I’m pulled from my nightmare by Dallas’ voice, and his body surrounding mine. I’m tangled in the bedsheets, my body drenched in sweat, and my chest heaving as I gasp for air. My eyes fly open to find him in only his briefs, one big arm wrapped around me, the other brushing the hair out of my face and cupping my cheek.

“There she is. Breathe. You’re at my house in my guest room, you’re safe. Just breathe for me, yeah?”

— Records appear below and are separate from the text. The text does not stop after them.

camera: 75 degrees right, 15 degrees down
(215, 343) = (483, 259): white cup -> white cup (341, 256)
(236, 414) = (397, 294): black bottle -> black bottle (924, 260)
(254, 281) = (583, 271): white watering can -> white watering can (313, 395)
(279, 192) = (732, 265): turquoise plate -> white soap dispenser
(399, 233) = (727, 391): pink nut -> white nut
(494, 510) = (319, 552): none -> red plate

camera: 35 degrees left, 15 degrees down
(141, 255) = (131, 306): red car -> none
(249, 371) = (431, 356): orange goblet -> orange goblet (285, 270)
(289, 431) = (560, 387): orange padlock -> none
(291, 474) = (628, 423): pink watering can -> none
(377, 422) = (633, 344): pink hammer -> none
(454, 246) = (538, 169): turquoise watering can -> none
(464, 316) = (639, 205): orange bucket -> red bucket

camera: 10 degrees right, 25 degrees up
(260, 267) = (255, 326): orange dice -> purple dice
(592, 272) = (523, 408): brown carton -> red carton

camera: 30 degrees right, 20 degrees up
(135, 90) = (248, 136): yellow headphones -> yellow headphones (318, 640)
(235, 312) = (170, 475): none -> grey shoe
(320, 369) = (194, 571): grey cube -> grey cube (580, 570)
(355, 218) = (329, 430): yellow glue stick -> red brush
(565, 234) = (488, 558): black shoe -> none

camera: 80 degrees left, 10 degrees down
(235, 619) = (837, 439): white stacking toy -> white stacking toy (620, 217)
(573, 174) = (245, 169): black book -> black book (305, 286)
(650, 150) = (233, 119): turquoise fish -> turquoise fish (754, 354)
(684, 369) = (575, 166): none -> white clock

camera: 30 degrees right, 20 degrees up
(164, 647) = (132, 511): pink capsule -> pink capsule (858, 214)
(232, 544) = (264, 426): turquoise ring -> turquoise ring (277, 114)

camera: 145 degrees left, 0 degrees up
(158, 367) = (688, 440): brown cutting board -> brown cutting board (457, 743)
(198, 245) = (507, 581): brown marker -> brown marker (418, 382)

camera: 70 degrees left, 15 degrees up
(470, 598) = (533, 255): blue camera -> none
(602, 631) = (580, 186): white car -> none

The nausea settles as I gain control over my breathing. His smell envelopes me in a warm caress, and I allow myself to lean into it. I’ve never been able to calm down after one of these nightmares so quickly. But right now, I feel so comforted, so safe—a first for me.

“That was some nightmare, princess. Are you okay?”

“No . . . I’m really not.” My voice is hoarse, barely audible. I must have been screaming. I wait for embarrassment to wash over me, but it doesn’t come.

“C’mere.” Dallas untangles me from the sheets and crawls under them with me, pulling my body flush against his. His body is warm and envelopes me completely, his arms wrapping around me, his hand running up and down my spine. I take a deep inhale of his scent and my heartbeat slows. Wrapped in a bubble of comfort that I’ve never experienced before, I rest my head on his large chest and listen to his steady breathing, his calm heartbeat. Sinking into him, I allow myself this rare moment of safety.

“Sleep. I’ve got you. I’ll chase all your demons away.”

Tears escape my eyes, because for the first time in my life, I don’t feel alone.